Favourite playwrights/musical writers
Stephen Sondheim, of course. I also love Maury Yeston. The more I listen to Nine or Grand Hotel, the more I start hearing recurring themes. It’s not as obvious as say, Sweeney Todd, which is my favourite musical, though in fact it’s an opera. I like anything that’s about soliloquising but to music. I’m not really much interested in singing “I love you” on a High C. I suppose, too, I always liked musicals where the voice had to follow the acting. I’m not interested in getting up there and just producing a pretty sound. Of playwrights, I know so many of them only on the page: Chekhov, for instance, or Shakespeare or Pinter. I would like to do them, but somehow with two kids and families and homework, I don’t think I could.
What roles would you most like to play still?
I’ve also wanted to do Masha (in Chekhov’s Three Sisters) and to appear in Harold Pinter’s Old Times.
How different is working on stage to working on screen?
One is definitely the director’s medium and the other is the actor’s. In film, you never know what they’ll choose to reveal about you. It depends on what angle they’re using, whether it’s a reaction shot or it may be of the dog, so you cannot really control how the story is told. On stage, it’s the difference between running in place or running a marathon: it’s so alive. Every decision you make, every gesture you do means something. It’s far more challenging and far more satisfying. But it’s challenging in every way: on your family, on your body, everything. If you have a bad day on a film, you can get away with it.
The skills required shouldn’t be different, but dammit, they are! So many people go to film and never really learn what it is to act for more than 20, 30 or 45 seconds at a time. The whole notion of through-line and subtext – all of that is innate. No one teaches you that. They feel like two different jobs to me, but both are still very much me.
What’s the difference between performing in a musical & a straight play?

- _Task set_
a – From the interview, write out the passage starting at "Favourite playwrights/musical writers" and ending at "to play still?".
b – Which musical does the speaker in the interview name as a favorite?

- _Given information_
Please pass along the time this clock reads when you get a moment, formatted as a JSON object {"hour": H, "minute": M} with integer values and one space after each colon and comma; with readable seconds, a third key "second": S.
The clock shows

- _Responses_
a –
Favourite playwrights/musical writers
Stephen Sondheim, of course. I also love Maury Yeston. The more I listen to Nine or Grand Hotel, the more I start hearing recurring themes. It’s not as obvious as say, Sweeney Todd, which is my favourite musical, though in fact it’s an opera. I like anything that’s about soliloquising but to music. I’m not really much interested in singing “I love you” on a High C. I suppose, too, I always liked musicals where the voice had to follow the acting. I’m not interested in getting up there and just producing a pretty sound. Of playwrights, I know so many of them only on the page: Chekhov, for instance, or Shakespeare or Pinter. I would like to do them, but somehow with two kids and families and homework, I don’t think I could.
What roles would you most like to play still?

b – Sweeney Todd